A ministra Anielle Franco (Igualdade Racial) apontou que Marina foi vítima de violência política de gênero e raça: "Marina Silva é minha amiga, minha referência. Hoje, ela foi desrespeitada, interrompida, silenciada, atacada no Senado enquanto exercia sua função como Ministra do Meio Ambiente", destacou. "A violência política de gênero e raça tenta nos calar todos os dias."
MEDIDAS DE PRESERVAÇÃO AMBIENTAL
Marina foi convocada a partir de requerimento do senador Lucas Barreto (PSD-AP) para prestar esclarecimentos sobre a criação de áreas de conservação na região Norte, especialmente na Margem Equatorial - onde a Petrobras busca explorar petróleo.
A ministra defendeu que o processo técnico conduzido pelo Ibama não foi criado para inviabilizar empreendimentos, mas para garantir que decisões sigam critérios ambientais rigorosos. "A unidade de conservação não incide sobre os blocos de petróleo. E não foi inventada agora para inviabilizar a Margem Equatorial. Isso é um processo que vem desde 2005", declarou.
ASFALTAMENTO DA BR-319 GEROU EMBATES
A audiência também foi palco de embates sobre o asfaltamento da BR-319, estrada que liga Porto Velho (RO) a Manaus (AM). O senador Omar Aziz (PSD-AM) atacou Marina, dizendo que ela não era "mais ética" do que os outros presentes. A ministra lembrou que ficou 15 anos fora do governo e tem sido usada como bode expiatório no debate sobre a rodovia, cuja pavimentação preocupa ambientalistas por conta do risco de desmatamento acelerado.

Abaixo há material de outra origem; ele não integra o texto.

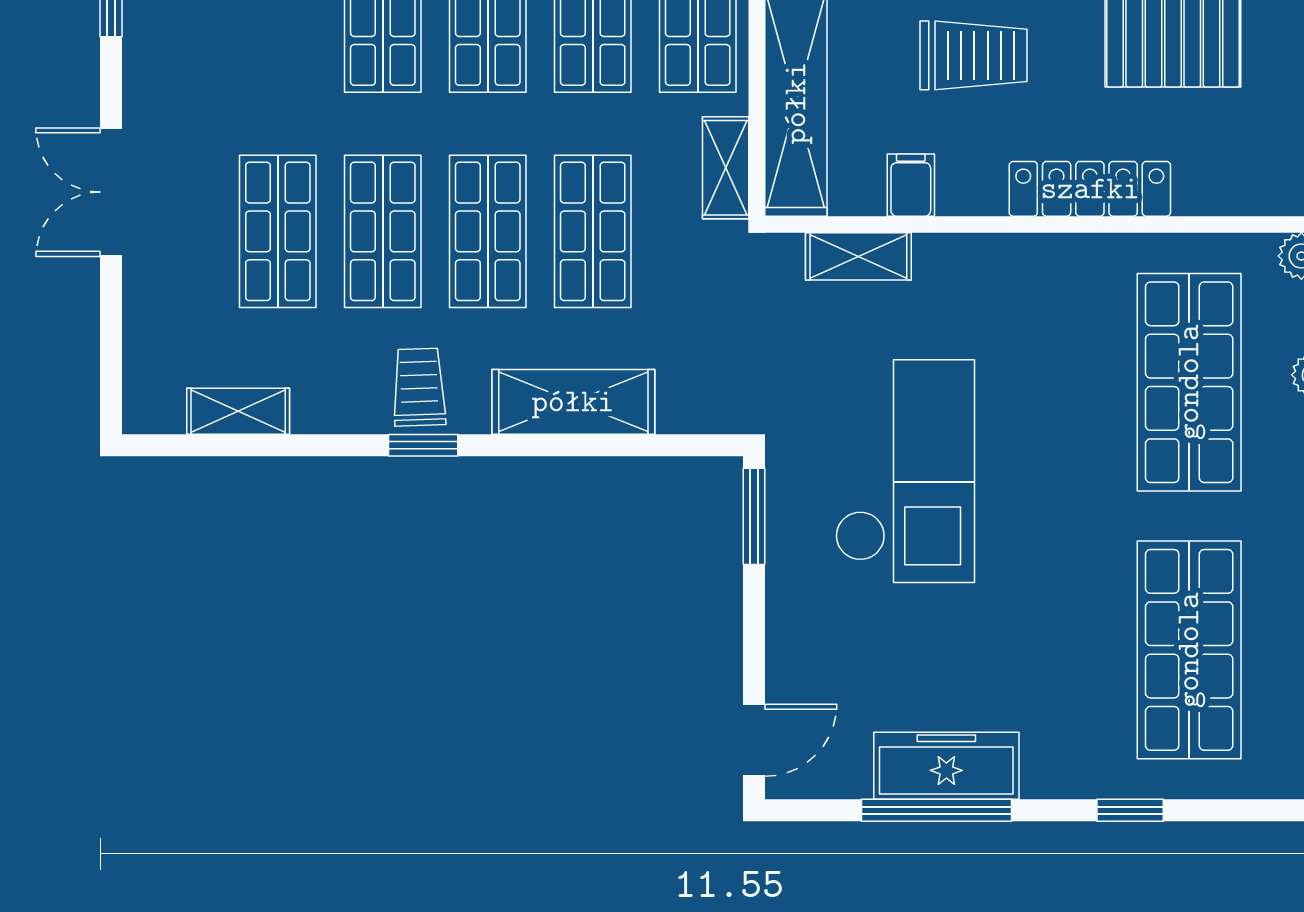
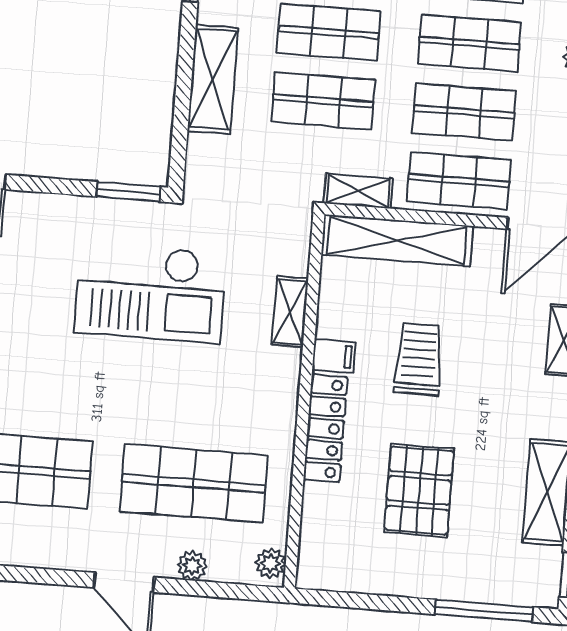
trolley: (974, 55) -> (419, 359), turned 180
filing cabinet: (911, 185) -> (334, 356), moved
shelving: (858, 256) -> (290, 312), moved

Outro ponto de tensão foi o Projeto de Lei do Licenciamento Ambiental. Marina pediu ao presidente da Câmara, Hugo Motta, mais tempo para debater o texto com a sociedade civil. O PL foi aprovado com alterações no Senado e agora retorna à Câmara para nova votação. Parlamentares da base ruralista chamam o projeto de "Destrava Brasil" e defendem que ele facilita atividades econômicas. Já ambientalistas alertam para o risco de retrocessos e aumento do desmatamento.
DESMONTE DA LEGISLAÇÃO AMBIENTAL
O senador Omar Aziz culpou Marina por atrasos na tramitação do projeto: "Se essa coisa não andar, a senhora também terá responsabilidade... Pela intransigência, a falta de vontade de dialogar, de negociar, de conversar e de agilizar". Nas redes sociais, Marina reafirmou: "O licenciamento ambiental é uma conquista da sociedade brasileira. Só o povo brasileiro pode evitar esse desmonte que está sendo proposto".